The Donegal boss described himself as ‘exceptionally disappointed’ with his side’s first-half display, but had a simple message at the break.
Gallagher said: “We just said: ‘Up the ante here lads’. We were allowing Derry to dictate the game and we weren’t pushing out, getting on the ball. We were too defensive in our mindset, but in the second half we pushed out and turned over ball.
“We maybe didn’t set things out clearly enough for the lads. Derry had the upper hand in the first half and controlled large parts of the game.
“In the second half the boys went out and upped their energy levels. We took a good platform in the middle of the park and everything came from there after that.
“We’re pleased to win and I’m delighted with the second-half performance. We played a lot of good football. Our work-rate and energy levels in the second half were very good. Considering how poor we were in the first half, that was pleasing.”
By the eighth minute of the second half, through points from Martin McElhinney, McBrearty, Martin O’Reilly and Michael Murphy, Donegal were back in front. McElhinney came in at centrefield to good effect, Murphy was restationed at the square’s edge for part two and Donegal took charge.

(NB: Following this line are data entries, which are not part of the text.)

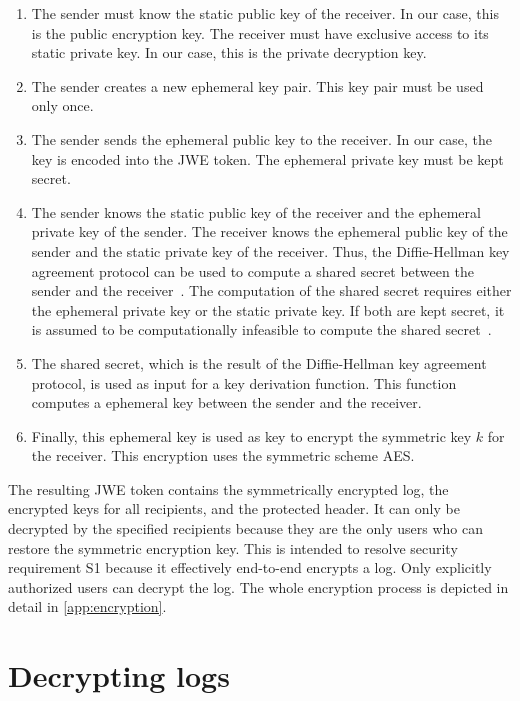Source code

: \documentclass[../main.tex]{subfiles}
\begin{document}
\begin{itemize}
\begin{enumerate}
    \item 
    The sender must know the static public key of the receiver. 
    In our case, this is the public encryption key.
    The receiver must have exclusive access to its static private key.
    In our case, this is the private decryption key.
    \item 
    The sender creates a new ephemeral key pair. 
    This key pair must be used only once.
    \item 
    The sender sends the ephemeral public key to the receiver.
    In our case, the key is encoded into the JWE token.
    The ephemeral private key must be kept secret.
    \item 
    The sender knows the static public key of the receiver and the ephemeral private key of the sender.
    The receiver knows the ephemeral public key of the sender and the static private key of the receiver.
    Thus, the Diffie-Hellman key agreement protocol can be used to compute a shared secret between the sender and the receiver~\cite[438]{Eckert2018}.
    The computation of the shared secret requires either the ephemeral private key or the static private key.
    If both are kept secret, it is assumed to be computationally infeasible to compute the shared secret~\cite[438]{Eckert2018}.
    \item 
    The shared secret, which is the result of the Diffie-Hellman key agreement protocol, is used as input for a key derivation function.
    This function computes a ephemeral key between the sender and the receiver.
    \item 
    Finally, this ephemeral key is used as key to encrypt the symmetric key $k$ for the receiver.
    This encryption uses the symmetric scheme AES.
\end{enumerate}


The resulting JWE token contains the symmetrically encrypted log, the encrypted keys for all recipients, and the protected header.
It can only be decrypted by the specified recipients because they are the only users who can restore the symmetric encryption key.
This is intended to resolve security requirement S1 because it effectively end-to-end encrypts a log.
Only explicitly authorized users can decrypt the log.
The whole encryption process is depicted in detail in \cref{app:encryption}.

\section{Decrypting logs}\label{sec:decrypting}


\end{itemize}
\end{document}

Gallagher said: “We had one or two small positional changes, but it was down to the players – they upped their effort levels. There was nobody more disappointed than them at half-time. Coming back here for the first time after the All-Ireland final, they wanted to make a statement. At half-time we hadn’t done that. It was terrific in the second half to turn things around.
“Five minutes before half-time, we thought that these boys’ legs were gone. It’s amazing what a bit of momentum can do.
“We’re far from the level that we want to be at. The majority of the rest of the teams are ahead of us in terms of fitness, but that’s the decision we made. That’s what makes it pleasing to grind out a result.”
Odhrán MacNiallais neatly tucked home a Donegal goal after Murphy smacked a penalty onto the crossbar less than two minutes earlier.
“He doesn’t have much luck with Marty Duffy refereeing – he did that All-Ireland Under-21 final (when Murphy hit the bar from a penalty against Dublin) in 2010 as well,” Gallagher said. “It was a great strike. At the same time, we had the whole momentum and we were the better team at that stage. When things are like that you expect to push on.”